A common answer to these figures is to say that nowadays private holdings of shares are not very important since most shares are owned by Life Insurance and Pension Funds. This is completely false, for these institutions only hold one fifth of the shares and the remainder have stayed in private hands.

Moreover it is nonsense to think that most people in the country have an equal share in those funds; in fact the richest 1% have more than a 10% stake in both these types of institutions. So if we include the shares which the rich hold indirectly through these institutions, we arrive at the richest 1% owning around two thirds of all shares – this being a considerable understatement given the deficiencies of the figures – and controlling a good deal more through their domination of the institutions.

The question immediately arises as to whether the Labour Party’s wealth tax would seriously challenge this monopoly of ownership of the means of production. Precise proposals have not been made public, but presumably they will be fairly close to the 1969 plan in Labour’s Economic Strategy, which called for a tax of 1% on holdings of wealth between £50,000 and £100,000, rising to 5% on holdings above £400,000.

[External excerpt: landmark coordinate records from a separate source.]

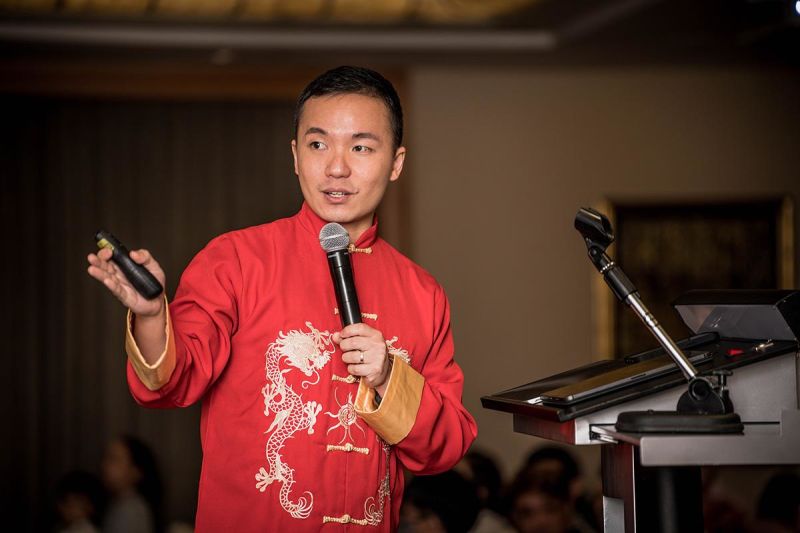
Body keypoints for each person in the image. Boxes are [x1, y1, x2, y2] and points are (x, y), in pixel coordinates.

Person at [87, 66, 477, 531]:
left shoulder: (422, 292)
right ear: (295, 156)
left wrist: (390, 375)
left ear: (395, 162)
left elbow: (446, 446)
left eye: (361, 147)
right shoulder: (235, 259)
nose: (336, 167)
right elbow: (172, 382)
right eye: (318, 145)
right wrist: (151, 315)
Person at [101, 435, 164, 533]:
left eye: (114, 459)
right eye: (106, 458)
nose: (104, 466)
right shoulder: (117, 504)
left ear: (136, 472)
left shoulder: (133, 511)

In the first instance the reaction of the rich just to the talk of a wealth tax has been one of horror. There can be no doubt how they would fight it. A profusion of tax avoidance companies would spring into existence. To some extent that process has already started.

But even supposing taxes were levied, it would, at the levels talked about in this document, amount to £250 million. How is this to be financed.

If the rich really had to pay it, they would respond by cutting investment in proportion. That would only intensify the crisis in the system. In political terms a Labour Government with such policies of clipping at the edges of wealth faces the old problem: either carry the measures right through to completely expropriating them, or they will resist to such an extent that the Government is left powerless.

Even if the tax was levied at much more penal rates than at present contemplated, it would be decades before the capitalists were forced to sell all their stocks and shares to the Government to pay the tax. The working class cannot afford to wait for such a gradual process of nationalisation! Nor will the rich wait while they are ‘gradually’ taken over!

Outright nationalisation of all the major industrial and financial companies would eliminate the capitalists’ control over the economy “at a stroke”; and with compensation based not on the stock market valuation of the firm, but on the basis of proven need, the working class would not be lumbered with a gigantic burden of interest on the bonds given in exchange for the companies nationalised, as occurred after the post-war nationalisations.

Such a programme is the only one which would effectively challenge the inequalities in our society, it must be taken up by the whole Labour Movement in response to the capitalists’ opposition to the present modest proposals for the wealth tax.